Text excerpt -
================================

Materials and Methods

Participants

There were 20 participants (10 males; age range 20–29 years), none of whom had participated in the first semantic differential experiment nor in selection experiments 1 or 2.

Equipment and Software

Equipment and software was largely as described in semantic differential experiment 1, except for the display used, which was a 19” LaCie CRT monitor.

Stimuli

Seventy texture stimuli were taken from the database containing textures originating from various sources. All textures were re-sized to 24.2 (width) by 20.2 (height) degrees, by cropping larger textures, or by “growing” smaller textures, using a standard algorithm (Efros and Leung, 1999). Stimuli were displayed on a gray background, into which they blended smoothly (see Figure 1). Viewing distance was about 70–80 cm. Textures were selected to cover the range of feature values better than in semantic differential experiment 1, as illustrated in Figure 4.

FIGURE 4

Figure 4. Feature values of textures for Tamura coarseness and contrast. All textures in our database are depicted in cyan (light blue). The ones used in semantic differential experiment 1 are depicted in black, and the ones used in semantic differential experiment 2 are depicted in red. Tamura coarseness was already well covered in experiment 1. In experiment 2, some higher values for Tamura contrast were included to have a better coverage of this feature. We could not take into account all possible combinations of features, and in this case one can see that the combination of high Tamura coarseness and high Tamura contrast was not included.

Procedure

The procedure was largely identical to the procedure for semantic differential experiment 1, with the following exceptions: judgments were made for the dimensions beautiful-ugly, smooth-rough, hard-soft, colorfulness, warm-cold, complex-simple, natural-artificial, elegance, and feeling (“How does this texture make you feel?”: positive-negative).

Analysis

The analysis was as described for semantic differential experiment 1.

Results

Results are displayed in the right panels of Figure 3. Parallel analysis indicated that two factors should be retained in a factor analysis (bottom right). The first two factors together explained 76% of the variance in the judgments. The first factor received high loadings of the judgments colorfulness, beauty, warmth, feeling, and elegance, while the second factor received high loadings of roughness and complexity.

================================

Data listing -
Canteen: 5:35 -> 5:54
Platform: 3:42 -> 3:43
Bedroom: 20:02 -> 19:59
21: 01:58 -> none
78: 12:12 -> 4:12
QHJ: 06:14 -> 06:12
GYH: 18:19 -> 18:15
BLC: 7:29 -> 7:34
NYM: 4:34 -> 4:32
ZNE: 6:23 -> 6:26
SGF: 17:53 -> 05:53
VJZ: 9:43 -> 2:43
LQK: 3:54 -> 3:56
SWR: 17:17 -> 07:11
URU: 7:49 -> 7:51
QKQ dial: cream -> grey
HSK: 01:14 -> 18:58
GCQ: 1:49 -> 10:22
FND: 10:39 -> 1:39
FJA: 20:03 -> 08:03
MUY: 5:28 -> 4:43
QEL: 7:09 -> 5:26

================================

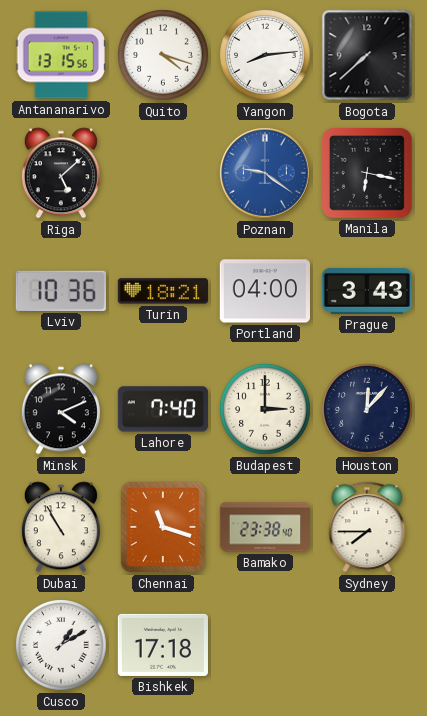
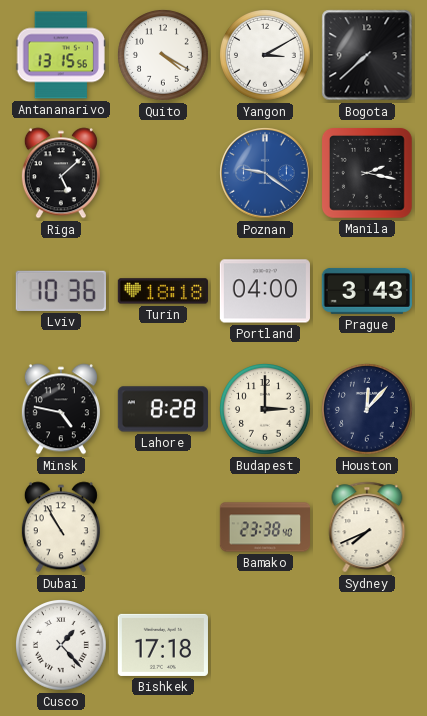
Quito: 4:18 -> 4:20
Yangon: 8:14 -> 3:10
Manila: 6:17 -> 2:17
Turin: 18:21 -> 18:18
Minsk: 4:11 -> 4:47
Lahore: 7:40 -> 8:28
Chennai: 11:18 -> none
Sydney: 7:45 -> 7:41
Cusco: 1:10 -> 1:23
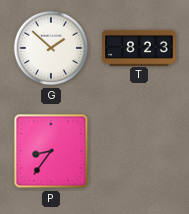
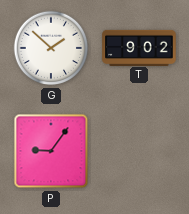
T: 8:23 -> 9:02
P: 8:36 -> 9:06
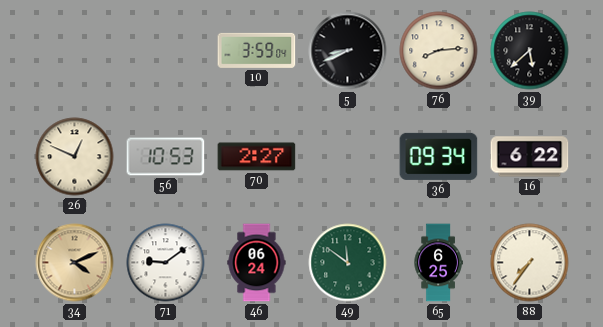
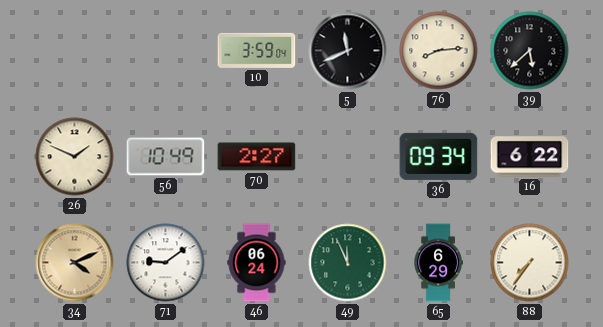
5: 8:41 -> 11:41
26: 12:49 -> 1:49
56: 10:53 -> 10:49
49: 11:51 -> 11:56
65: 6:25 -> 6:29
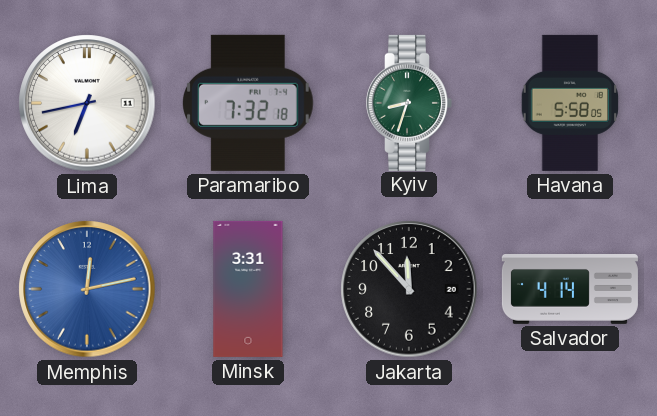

================================

Exercise requirements - According to the texture experiment excerpt, how much of the variance in the judgments did the first two factors explain together? These lines come from a separate source, unrelated to the texture experiment excerpt.

Complete response - 76%